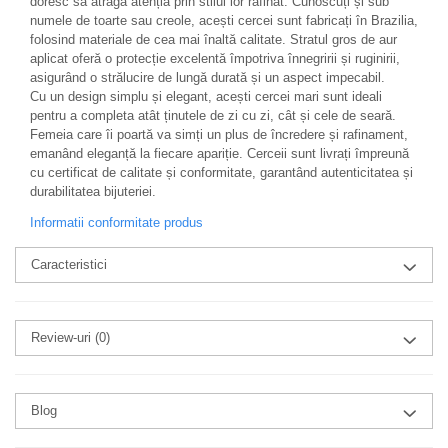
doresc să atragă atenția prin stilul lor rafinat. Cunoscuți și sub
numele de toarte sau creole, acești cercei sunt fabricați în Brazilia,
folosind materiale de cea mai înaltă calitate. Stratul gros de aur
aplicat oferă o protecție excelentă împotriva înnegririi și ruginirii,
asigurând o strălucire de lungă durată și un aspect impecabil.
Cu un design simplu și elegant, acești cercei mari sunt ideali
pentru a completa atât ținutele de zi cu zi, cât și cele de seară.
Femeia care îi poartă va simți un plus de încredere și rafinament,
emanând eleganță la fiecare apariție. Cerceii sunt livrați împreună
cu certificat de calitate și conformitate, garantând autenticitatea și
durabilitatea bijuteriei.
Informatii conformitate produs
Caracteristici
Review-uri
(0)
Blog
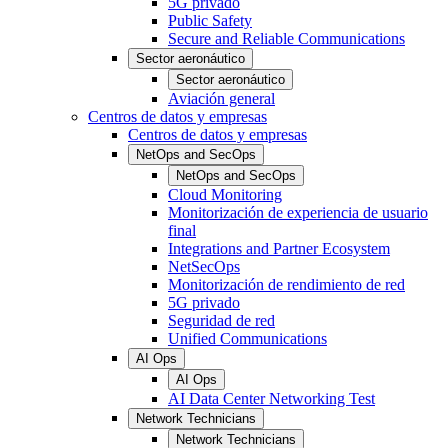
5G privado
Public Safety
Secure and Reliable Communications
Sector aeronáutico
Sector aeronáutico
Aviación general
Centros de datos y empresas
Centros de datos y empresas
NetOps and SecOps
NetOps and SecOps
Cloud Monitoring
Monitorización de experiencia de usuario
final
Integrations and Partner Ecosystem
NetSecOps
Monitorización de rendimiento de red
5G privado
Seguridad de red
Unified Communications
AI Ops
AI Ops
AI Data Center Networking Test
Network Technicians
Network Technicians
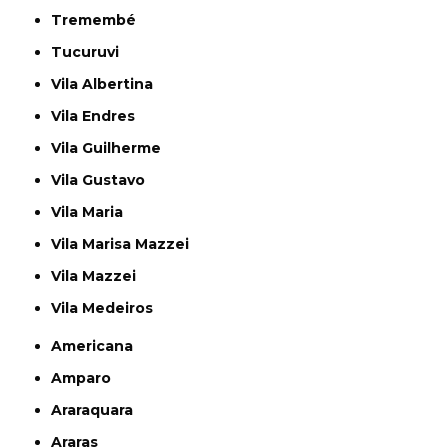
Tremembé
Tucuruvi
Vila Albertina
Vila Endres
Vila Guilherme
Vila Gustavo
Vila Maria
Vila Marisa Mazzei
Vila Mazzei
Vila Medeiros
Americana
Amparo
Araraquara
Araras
===============
• [What you should do] Above are the records; reproduce them exactly and leave out the pictures.

• [Task answer]
doresc să atragă atenția prin stilul lor rafinat. Cunoscuți și sub
numele de toarte sau creole, acești cercei sunt fabricați în Brazilia,
folosind materiale de cea mai înaltă calitate. Stratul gros de aur
aplicat oferă o protecție excelentă împotriva înnegririi și ruginirii,
asigurând o strălucire de lungă durată și un aspect impecabil.
Cu un design simplu și elegant, acești cercei mari sunt ideali
pentru a completa atât ținutele de zi cu zi, cât și cele de seară.
Femeia care îi poartă va simți un plus de încredere și rafinament,
emanând eleganță la fiecare apariție. Cerceii sunt livrați împreună
cu certificat de calitate și conformitate, garantând autenticitatea și
durabilitatea bijuteriei.
Informatii conformitate produs
Caracteristici
Review-uri
(0)
Blog
5G privado
Public Safety
Secure and Reliable Communications
Sector aeronáutico
Sector aeronáutico
Aviación general
Centros de datos y empresas
Centros de datos y empresas
NetOps and SecOps
NetOps and SecOps
Cloud Monitoring
Monitorización de experiencia de usuario
final
Integrations and Partner Ecosystem
NetSecOps
Monitorización de rendimiento de red
5G privado
Seguridad de red
Unified Communications
AI Ops
AI Ops
AI Data Center Networking Test
Network Technicians
Network Technicians
Tremembé
Tucuruvi
Vila Albertina
Vila Endres
Vila Guilherme
Vila Gustavo
Vila Maria
Vila Marisa Mazzei
Vila Mazzei
Vila Medeiros
Americana
Amparo
Araraquara
Araras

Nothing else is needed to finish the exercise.